TASK TO CARRY OUT: Could you write out every one of the lines below without changing a single character?

Short-answer chart tasks:
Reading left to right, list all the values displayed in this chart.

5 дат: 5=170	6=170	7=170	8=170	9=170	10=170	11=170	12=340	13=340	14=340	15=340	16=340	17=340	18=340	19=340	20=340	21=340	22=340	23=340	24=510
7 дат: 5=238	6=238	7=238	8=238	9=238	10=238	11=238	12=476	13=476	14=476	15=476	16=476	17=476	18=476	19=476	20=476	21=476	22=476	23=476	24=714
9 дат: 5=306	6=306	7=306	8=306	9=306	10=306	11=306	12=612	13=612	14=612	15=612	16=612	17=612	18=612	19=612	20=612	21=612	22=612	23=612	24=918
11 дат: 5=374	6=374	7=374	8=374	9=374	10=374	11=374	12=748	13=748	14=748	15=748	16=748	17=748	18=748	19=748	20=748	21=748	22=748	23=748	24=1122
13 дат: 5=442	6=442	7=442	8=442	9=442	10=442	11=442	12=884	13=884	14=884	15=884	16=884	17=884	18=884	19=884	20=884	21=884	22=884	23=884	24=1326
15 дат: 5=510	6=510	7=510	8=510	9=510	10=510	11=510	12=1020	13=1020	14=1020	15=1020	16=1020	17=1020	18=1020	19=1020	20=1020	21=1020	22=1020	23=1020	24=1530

THE ANSWER:
Reading left to right, list all the values displayed in this chart.

5 дат: 5=170	6=170	7=170	8=170	9=170	10=170	11=170	12=340	13=340	14=340	15=340	16=340	17=340	18=340	19=340	20=340	21=340	22=340	23=340	24=510
7 дат: 5=238	6=238	7=238	8=238	9=238	10=238	11=238	12=476	13=476	14=476	15=476	16=476	17=476	18=476	19=476	20=476	21=476	22=476	23=476	24=714
9 дат: 5=306	6=306	7=306	8=306	9=306	10=306	11=306	12=612	13=612	14=612	15=612	16=612	17=612	18=612	19=612	20=612	21=612	22=612	23=612	24=918
11 дат: 5=374	6=374	7=374	8=374	9=374	10=374	11=374	12=748	13=748	14=748	15=748	16=748	17=748	18=748	19=748	20=748	21=748	22=748	23=748	24=1122
13 дат: 5=442	6=442	7=442	8=442	9=442	10=442	11=442	12=884	13=884	14=884	15=884	16=884	17=884	18=884	19=884	20=884	21=884	22=884	23=884	24=1326
15 дат: 5=510	6=510	7=510	8=510	9=510	10=510	11=510	12=1020	13=1020	14=1020	15=1020	16=1020	17=1020	18=1020	19=1020	20=1020	21=1020	22=1020	23=1020	24=1530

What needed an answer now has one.